The 16th Street BART plazas are getting a redesign. Again.

If you've spent any time at the 16th and Mission BART station, you already know the deal. The plazas flanking the station entrance have been a persistent trouble spot — a magnet for open drug use, petty crime, and the kind of disorder that makes commuters clutch their bags a little tighter and walk a little faster. City leaders have tried to fix this before. Clearly, it didn't stick.

Now the question on the table is whether we can "design trouble out" of the plazas. It's an interesting premise, and not a totally crazy one. Urban design does matter. Well-lit spaces with clear sightlines, active storefronts, and natural foot traffic discourage the kind of activity that thrives in neglected, shadowy corners. There's real evidence that thoughtful design can make public spaces safer and more inviting.

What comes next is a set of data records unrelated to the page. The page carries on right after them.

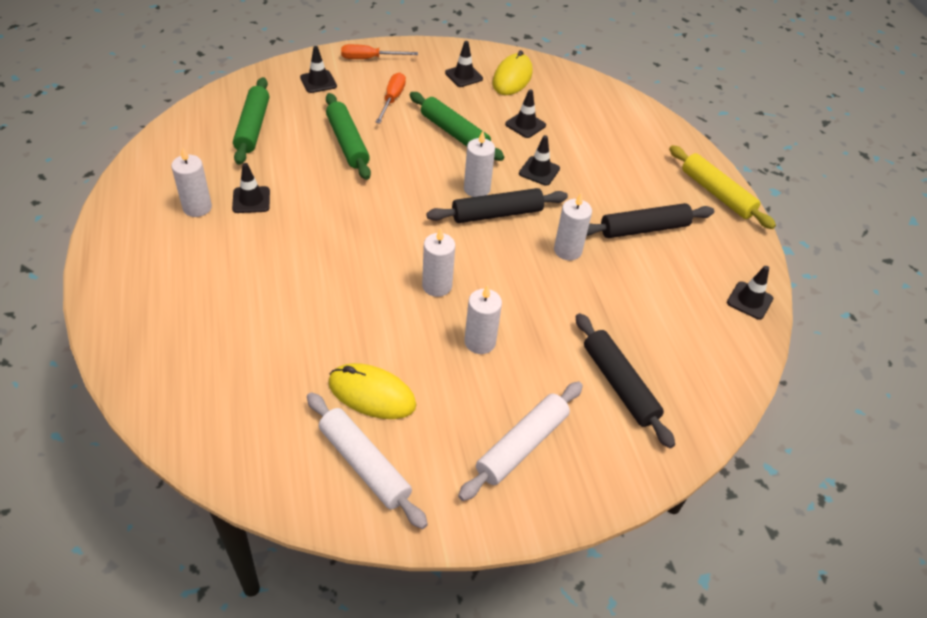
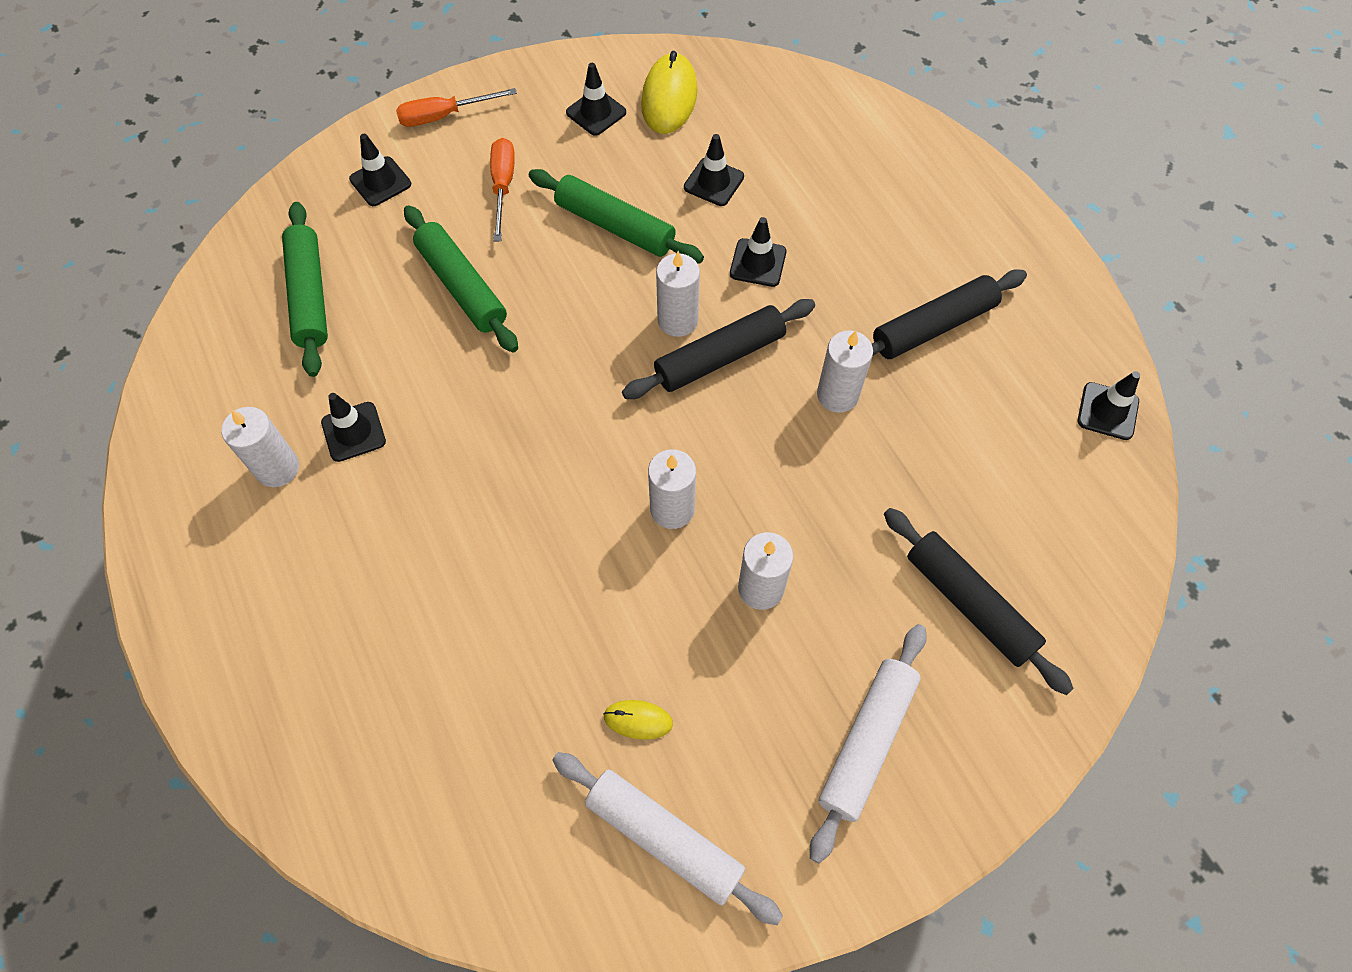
camera: 10 degrees left, 15 degrees up
yellow mouse [328,363,416,419] -> yellow mouse [603,700,673,740], size x0.51
yellow rolling pin [669,145,776,229] -> none

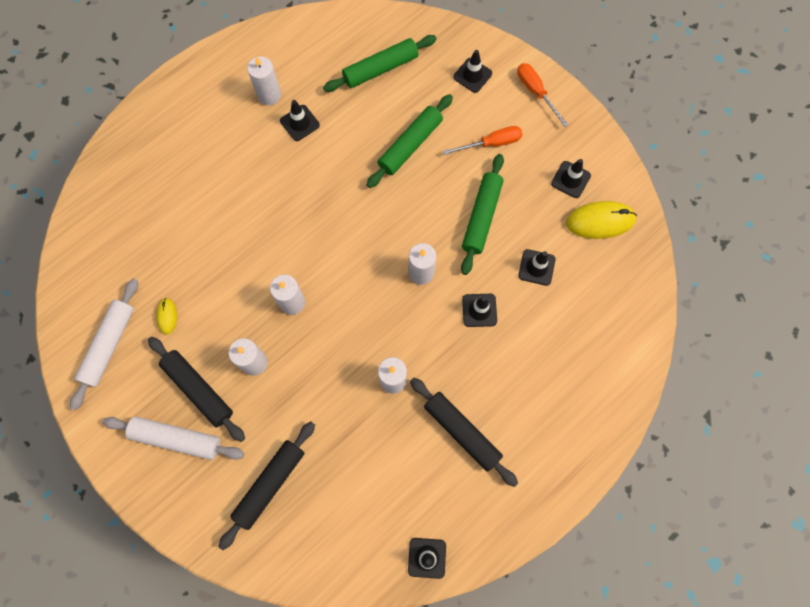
camera: 75 degrees right, 10 degrees up
black rolling pin [622,299,815,399] -> black rolling pin moved to [148,337,245,442]

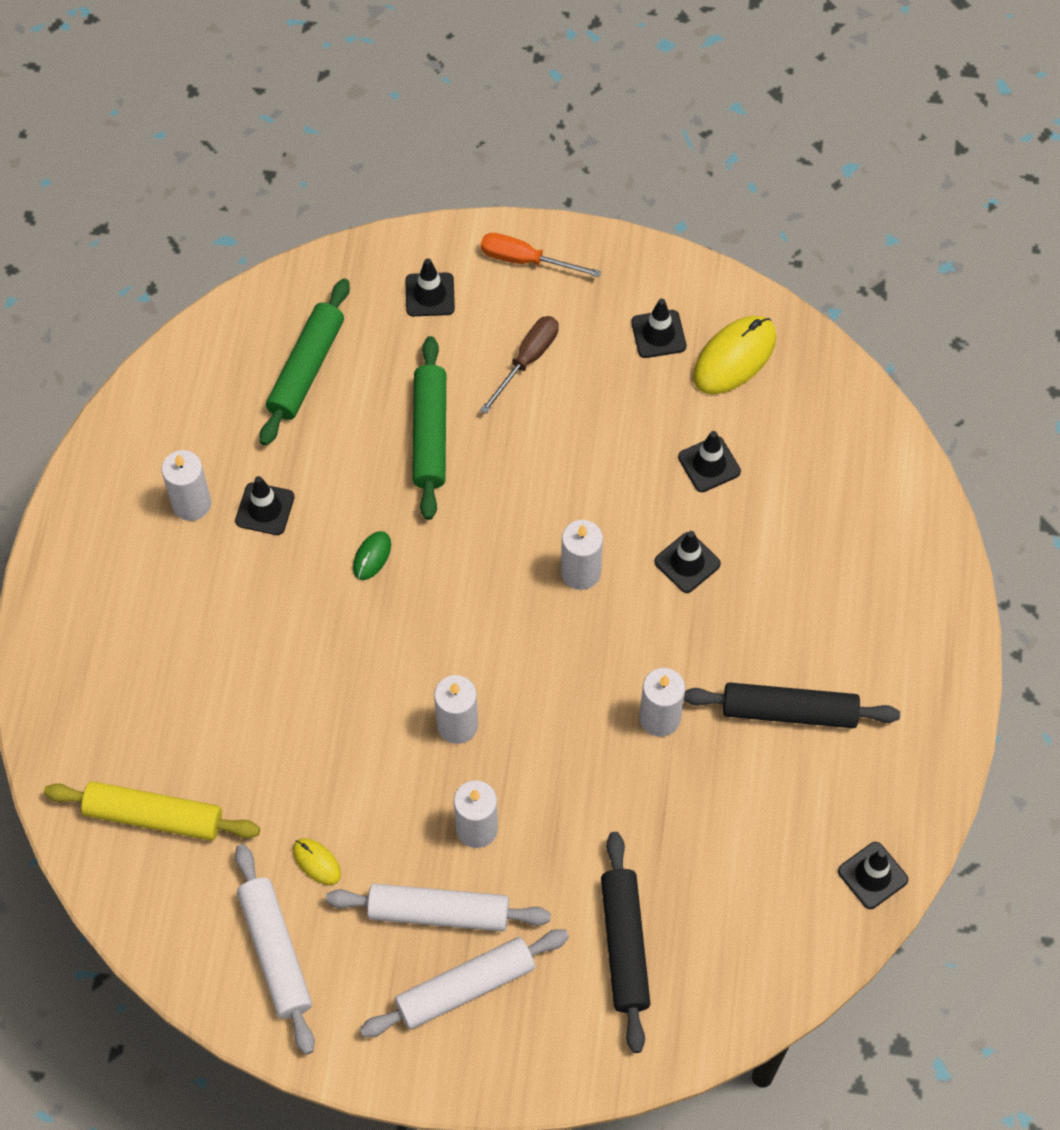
camera: 40 degrees left, 10 degrees down
black rolling pin [148,337,245,442] -> white rolling pin [326,884,551,931]
orange screwdriver [443,126,522,155] -> brown screwdriver [480,316,559,414]
green rolling pin [461,154,504,275] -> none
none -> yellow rolling pin [44,781,260,840]
none -> green mouse [353,531,391,580]

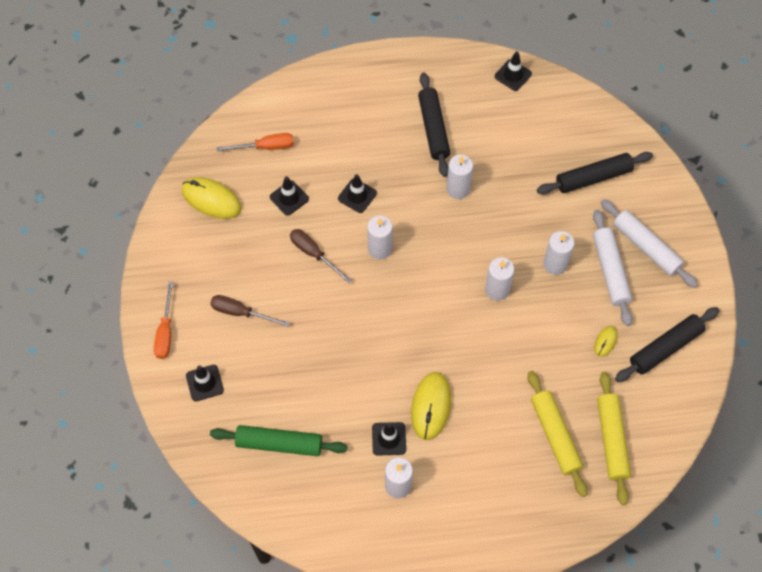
camera: 105 degrees left, 0 degrees up
white rolling pin [235,844,315,1055] -> black rolling pin [615,307,720,382]
green mouse [353,531,391,580] -> none
green rolling pin [412,336,446,520] -> none
black traffic cone [631,299,686,358] -> none
none -> orange screwdriver [217,133,294,151]
none -> brown screwdriver [290,229,352,283]
none -> yellow mouse [411,372,452,440]
none -> yellow rolling pin [528,371,588,497]

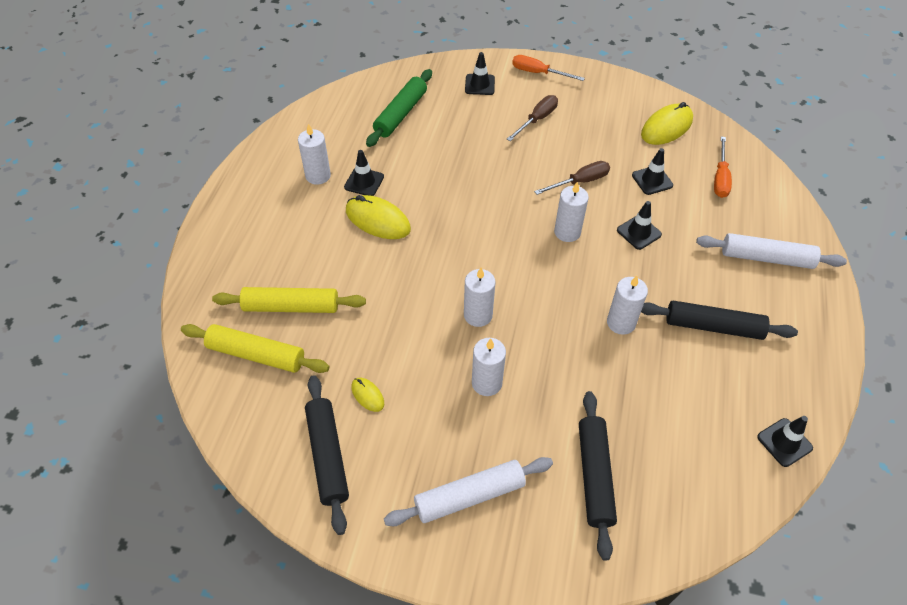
camera: 110 degrees right, 10 degrees down
white rolling pin [593,210,633,326] -> white rolling pin moved to [696,233,847,269]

But here's the thing: design alone won't solve a problem that's fundamentally about enforcement and political will.

You can install the most beautiful planters, the sleekest benches, and the brightest LED lighting money can buy — and San Francisco has a long track record of buying very expensive things that don't work — but if the city still refuses to consistently enforce basic public safety laws, you're just putting lipstick on a very expensive pig.

The Mission District deserves a functional, safe transit hub. The thousands of working people who pass through 16th Street BART every day deserve to feel safe doing so. And taxpayers deserve to know that this redesign won't just be another round of consultant fees and community meetings that produce a slightly different arrangement of concrete and good intentions.

So yes, let's redesign the plazas. But let's pair it with a real commitment to maintaining order once the ribbon is cut. Because the problem at 16th and Mission was never really about the benches. It's about whether San Francisco has the backbone to keep its public spaces public — for everyone.